A double Bear, she earned an undergraduate degree in business from Haas, where she interned at Wells Fargo. She worked her way through the financial analyst program, credit training program, and, eventually, became a relationship manager. 

She applied to the MBA program to shift from corporate to investment banking, which is how she found her way to Morgan Stanley.

“I was really fortunate to have met some of the recruiting folks before I even stepped into Haas, including Bill Rindfuss, executive director of Strategic Programs in the Haas Finance Group,” said Mondragón, who was also named a prestigious C&J White Fellow in investment banking at Haas during her first year in the MBA program. “I think they saw something in me, and they wanted to make sure that I was getting the exposure that I wanted.” 

Since graduating, she’s worked on a San Francisco-based Morgan Stanley team that manages financing deals that support private equity firm acquisitions. 

“I think one of the things Morgan Stanley gives us is agency, a sense of ownership when you are running with a bunch of different things that matter a lot,” she said. “You have the sense that you own it. ‘This is my responsibility to get to the finish line.’”

Pivoting from nonprofit to product management

For Shilpa Gopal, MBA 25, a career pivot to a product manager position at Adobe demanded persistence and soul searching. A teacher turned curriculum manager at education nonprofits before coming to Haas, Gopal found herself surrounded by peers who were pursuing product management—but with the edge of more technical or big-name corporate backgrounds. 

woman wearing blue cardigan
Shilpa Gopal, a product manager at Adobe.

Understanding the intense competition, Gopal spent her first year at Haas immersing herself in everything she could read and learn about product management and co-founding the Product Management Club at Haas. 

Knowing that Adobe had an education team, she applied for an open job.
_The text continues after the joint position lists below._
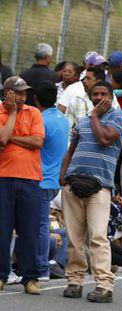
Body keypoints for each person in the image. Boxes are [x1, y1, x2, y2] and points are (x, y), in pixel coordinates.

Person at [59, 81, 122, 303]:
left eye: (103, 94)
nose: (99, 97)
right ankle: (74, 280)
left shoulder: (119, 118)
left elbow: (105, 138)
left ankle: (104, 285)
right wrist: (63, 176)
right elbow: (72, 148)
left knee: (98, 237)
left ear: (111, 97)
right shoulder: (82, 121)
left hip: (99, 187)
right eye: (95, 94)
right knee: (74, 237)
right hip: (73, 184)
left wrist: (95, 116)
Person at [0, 76, 45, 295]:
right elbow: (1, 138)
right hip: (3, 177)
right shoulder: (1, 112)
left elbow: (37, 141)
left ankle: (30, 278)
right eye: (17, 92)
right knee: (2, 230)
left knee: (29, 231)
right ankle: (1, 275)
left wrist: (12, 138)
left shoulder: (34, 113)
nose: (21, 96)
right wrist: (13, 114)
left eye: (24, 93)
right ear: (6, 93)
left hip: (30, 178)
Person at [36, 81, 70, 281]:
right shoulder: (63, 119)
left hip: (40, 179)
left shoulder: (41, 120)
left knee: (38, 226)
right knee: (39, 224)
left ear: (36, 99)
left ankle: (41, 269)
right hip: (54, 181)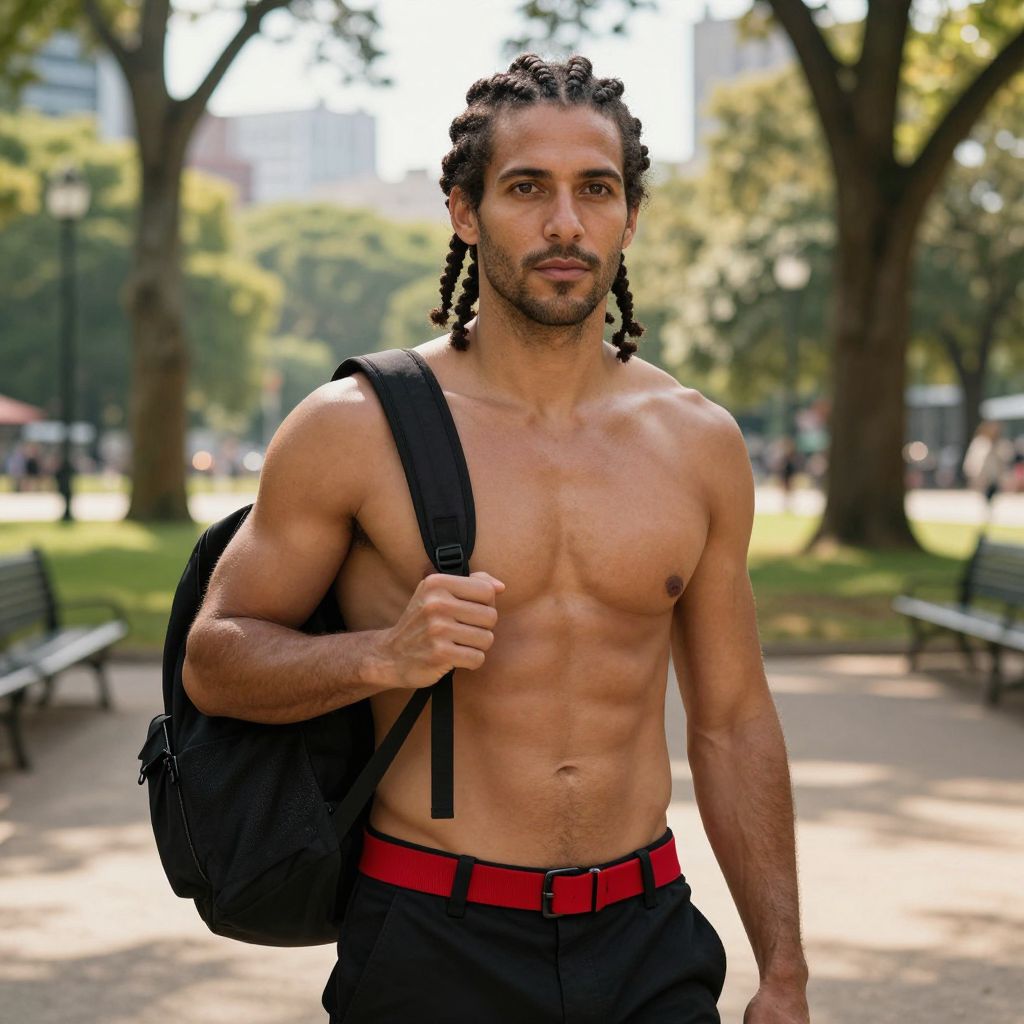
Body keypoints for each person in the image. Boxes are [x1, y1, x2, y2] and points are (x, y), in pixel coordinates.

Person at [183, 54, 809, 1024]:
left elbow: (731, 719)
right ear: (464, 211)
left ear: (630, 216)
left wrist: (783, 969)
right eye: (526, 188)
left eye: (595, 189)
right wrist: (382, 655)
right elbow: (214, 663)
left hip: (645, 936)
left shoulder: (698, 443)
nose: (565, 223)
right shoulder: (352, 427)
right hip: (431, 938)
After her application was rejected online, she found a Haas alum who worked in education at Adobe and reached out. The call worked. “She said, ‘We might be looking for an intern. Let me know if you are interested.’ A week later, I had an email that my application status had changed to ‘in process.’”
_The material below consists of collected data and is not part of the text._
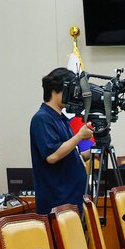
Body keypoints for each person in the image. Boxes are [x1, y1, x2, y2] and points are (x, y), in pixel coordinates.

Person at [30, 68, 93, 216]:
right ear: (55, 90)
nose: (74, 96)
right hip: (59, 201)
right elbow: (52, 156)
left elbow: (72, 154)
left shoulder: (61, 119)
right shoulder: (42, 118)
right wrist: (78, 137)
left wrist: (93, 151)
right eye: (70, 90)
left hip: (73, 197)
By graduation, Gopal’s manager had recommended her for an open product manager position on a different team, where she is driving growth for Adobe Firefly, the company’s generative AI product, on the Adobe Home Team.

Reflecting, she said that luck played a role in her job search, but so did a combination of authenticity, networking, following up, and saying thank you. “I made the transition to product management after an MBA, just like I’d planned,” she said.

“I am very grateful that this happened.”

An international student moves into a corporate role

International students often navigate a different path to finding dream jobs. Ramin Abbasov, MBA 25, a senior financial analyst at Amazon in Seattle, worked in financial risk management in Azerbaijan before moving to Berkeley for the MBA program. 

After interning at a private equity firm, Abbasov set his sights on a finance job within a large corporation, which required a big push in a new direction. 

“I used CMG resources, my online network … I asked for coffee chats,” he said. After spotting the Amazon financial analyst job post on the CMG website, he reached out to a Haas graduate on the Amazon finance team—and he started preparing.

man wearing a suit
Ramin Abbasov, a senior financial analyst at Amazon.

Abbasov started preparing four to six hours a day for his interview, scheduling dozens of mock interviews with CMG team members and Haas alumni. He credits their drilling with helping him to craft his story, answer questions under pressure, understand cultural differences, and navigate his strengths and weaknesses.

“The mock interview let me understand how to talk about more than numbers,” he said. “I love playing with numbers, but it’s not everything … it’s how you communicate.” 

Now a senior financial analyst, he supports Amazon’s Fire TV product line, providing forecasting models and predictions for leadership. For international students, he said he can’t underestimate the importance of preparing for interviews.

“It doesn’t matter if you have the skill set; you need to deliver in the interview,” he said.